Slovak daily SME has finally won the case concerning a caricature from July 2009 of then PM Robert Fico created by Slovakia’s most famous caricaturist nicknamed Shooty, and so will not have to apologise to the politician, who tried to sue the newspaper over defamation of character.
The caricature shows a lookalike of Smer-SD party head Fico being told by a doctor that his back pain was non-existent as he was spineless, but the Bratislava IV District Court rejected his claim in July 2010. Fico was demanding EUR 33,000 in damages from the newspaper because of the caricature.

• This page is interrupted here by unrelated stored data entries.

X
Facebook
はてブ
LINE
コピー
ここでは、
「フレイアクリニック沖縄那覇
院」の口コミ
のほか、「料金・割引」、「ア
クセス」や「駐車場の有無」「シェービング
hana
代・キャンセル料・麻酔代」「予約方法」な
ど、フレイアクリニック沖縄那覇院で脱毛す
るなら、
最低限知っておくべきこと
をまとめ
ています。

Fico appealed against the decision, but the daily has announced that the Bratislava Regional Court reaffirmed the earlier ruling of the District Court, by which Judge Silvia Walterova determined that the comment by the caricaturist concerned the prime minister as a public official and not Fico as a private individual. She justified her ruling by saying public figures had to be prepared to withstand a greater level of criticism than ordinary citizens.

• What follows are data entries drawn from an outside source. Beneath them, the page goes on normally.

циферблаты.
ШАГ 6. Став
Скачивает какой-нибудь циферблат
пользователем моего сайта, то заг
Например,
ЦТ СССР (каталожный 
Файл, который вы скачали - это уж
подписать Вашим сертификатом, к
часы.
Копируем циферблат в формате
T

Another of Shooty’s drawings is being sued by head of the SNS nationalist party Jan Slota, as it shows the party logo with a magpie instead of an eagle. Previously in Slovakia courts were more generous in their deliberations, with various high-ranking officials raking in money from the press thanks to a curious Press Act, which has since been amended.
Probably the biggest recipient of press lawsuit revenues is head of the Supreme Court, Stefan Harabin, who has successfully sued the press several times through the judicial system he oversees. Harabin received EUR 100,000 for a caricature from daily Pravda back in 2006, and with other lawsuits he has claimed an estimated EUR 181,000 over the space of three years.